**Task to carry out**
Write the next part of the forum thread below about child support and an ex's unpaid taxes, picking up right after its last post.

[Opening Document excerpt section]

Not to mention it causes a bunch of unnecessary contact. You didn't need to now about her money issues. She sacked you from that job, remember? Time to close the bakery for good, brother. Burn that fucker down.

Focus on severing all ties. CS goes into your account = no contact required.

Talk to your L to make sure you are protected here.


Buzz- The word you are searching for is 'Space-Ranger.'
Woody- The word I'm searching for, I can't say, because there are Pre-school toys here.

Posts: 5533 | Registered: Apr 2012 | From: Australia
Dreamboat
♀ Member
Member # 10506
Default  Posted: 10:40 PM, June 9th (Monday), 2014View ProfileEdit MessagePrivate MessageHomepage

First, breathe.

Assuming that whatever tax liability she has was racked up after the D then they cannot come after you. However, they can confiscate bank accounts and they can put liens on property IF her name is on it. The IRS threatened to put a lien on my house until I pointed out that asshole signed a quit claim and is NOT on the deed. The IRS (and many debt collectors) have contacted me looking for him. I simply say I am not his wife and he does not live here.

Just to be safe, I would take your name off that account and I would also set up alternate arrangements for CS payment. If she gives you push back on alternate arrangements then tell her that she has a choice to either pay this new way or you will have her wages garnished.


And it's hard to dance with a devil on your back
So shake him off
-- Shake It Out, Florence And The Machine

Posts: 17606 | Registered: Apr 2006 | From: A better place :)
one2ndchance
♀ Member
Member # 14759
Default  Posted: 10:57 PM, June 9th (Monday), 2014View ProfileEdit MessagePrivate MessageHomepage

You've only been divorced a few weeks, so unless you filed separately, you're responsible for these taxes also. These taxes are from 2013 or possibly 2012 (if she's like my STBX and filed multiple extensions).

Don't you have a copy of what was filed? Did you file jointly? If so, you would have had to sign them before filing. If you don't have a copy, I believe you can order one from the IRS.


Me: BW 59
Him: STBXWH 61
Married: 25 years
DDay1: 2/2002; DDay2: 6/2012
Gave him his second chance and he blew it.
Divorcing

Posts: 479 | Registered: May 2007 | From: California
Bluebird26
♀ Member
Member # 36445
Default  Posted: 3:06 AM, June 10th (Tuesday), 2014View ProfileEdit MessagePrivate MessageHomepage

Change that arrangement today. You shouldn't have to ask her for the support. It should be paid automatically to you, even if it is from her wages being garnished. You need to know what to budget with. What happens if she doesn't have the funds? I wouldn't want to be waiting for that day.

[Closing Document excerpt section]
[Opening Data extract section]

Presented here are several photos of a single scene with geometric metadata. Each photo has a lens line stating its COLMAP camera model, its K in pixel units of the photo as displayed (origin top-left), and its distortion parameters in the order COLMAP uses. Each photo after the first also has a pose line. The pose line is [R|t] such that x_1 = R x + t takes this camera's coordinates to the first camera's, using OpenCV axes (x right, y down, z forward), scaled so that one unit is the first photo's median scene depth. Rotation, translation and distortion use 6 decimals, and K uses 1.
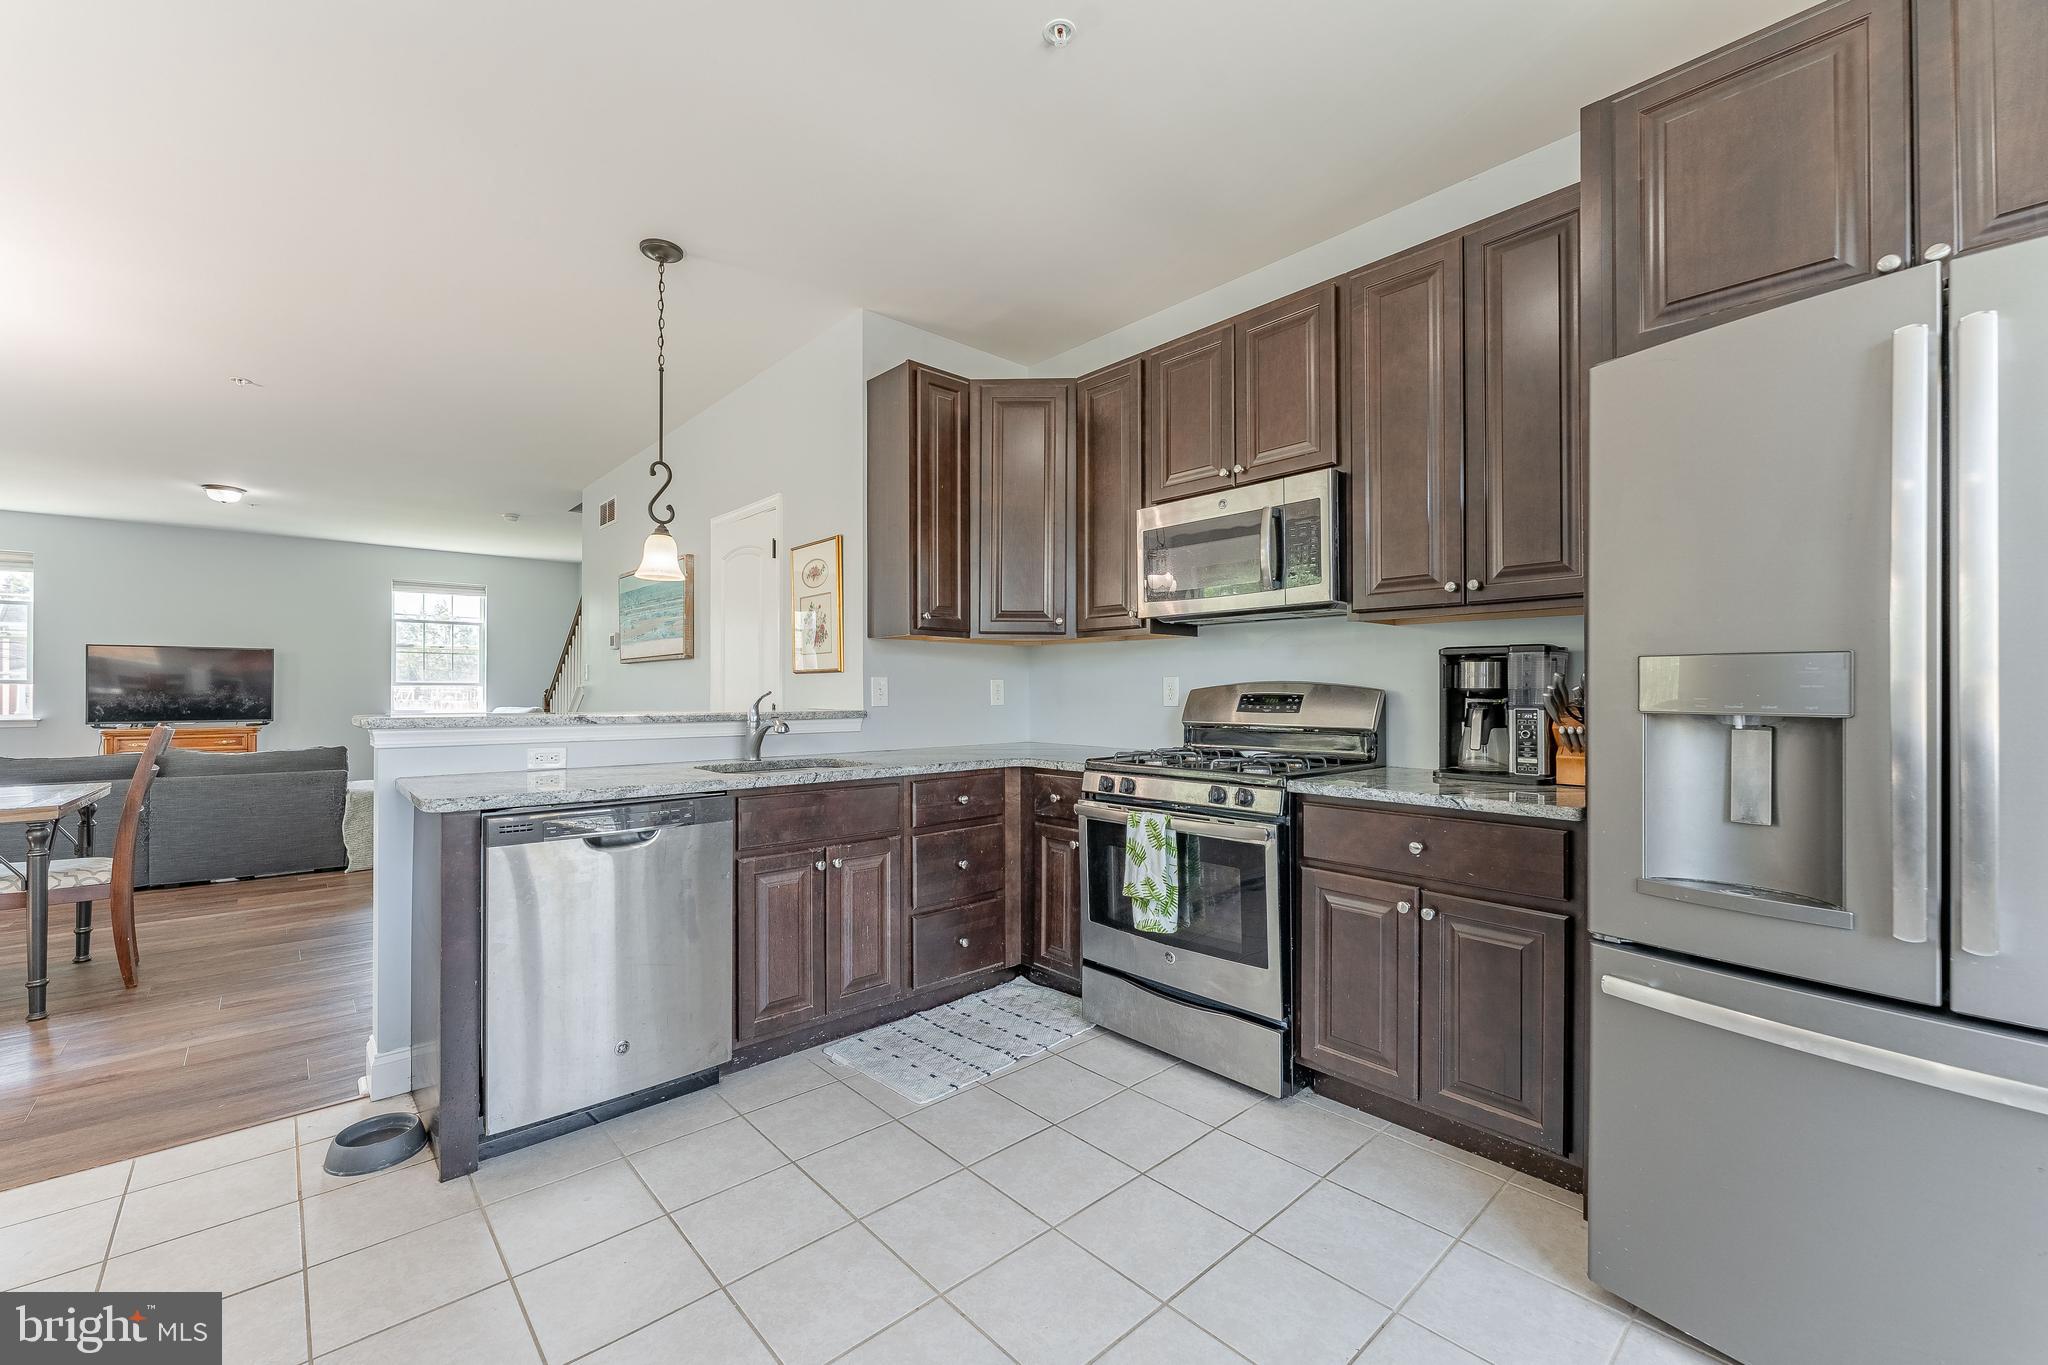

[Closing Data extract section]

**Task output**
"Loving someone should not mean losing you. Love empowers you. It shouldn't erase you. - Thelma Davis.

Posts: 1318 | Registered: Aug 2012 | From: Australia
PurpleRose
♀ Member
Member # 33129
Default  Posted: 2:49 PM, June 10th (Tuesday), 2014View ProfileEdit MessagePrivate MessageHomepage

No freaking WAY would this kind of arrangement work for me. You need to have a set amount of money each month- otherwise how will you know how much to budget for?

And what happens when, one day, she decides not to pay you cause she doesn't feel like it? Or doesn't have the money?

Yikes. You need to get your SS/CS set up automatically.


divorced the Dooosh
*****************************
even if you find your voice,
sometimes it does not matter anymore,
when you speak to a man who is deaf by choice.
~dodinsky

Posts: 3542 | Registered: Aug 2011 | From: Happyville
Kajem
♀ Member
Member # 36134
Default  Posted: 7:13 PM, June 10th (Tuesday), 2014View ProfileEdit MessagePrivate MessageHomepage

She can mail you money orders each week. Amscot does them for free. 😊

Does she own a business? Hopefully this is a business issue and not an individual (joint) liability. But do your due diligence and find out if you are part of this Lien. And protect yourself accordingly.

Yeah it gets weirder and weirder. I think it's because they don't do the work to get healthy - they would rather run and rugsweep.

Good luck,
K


I trust you is a better compliment than I love you, because you may not trust the person you love, but you can always love the person you trust. - Unknown
Relationships are like sharing a book, it doesn't work if you're not on the same page.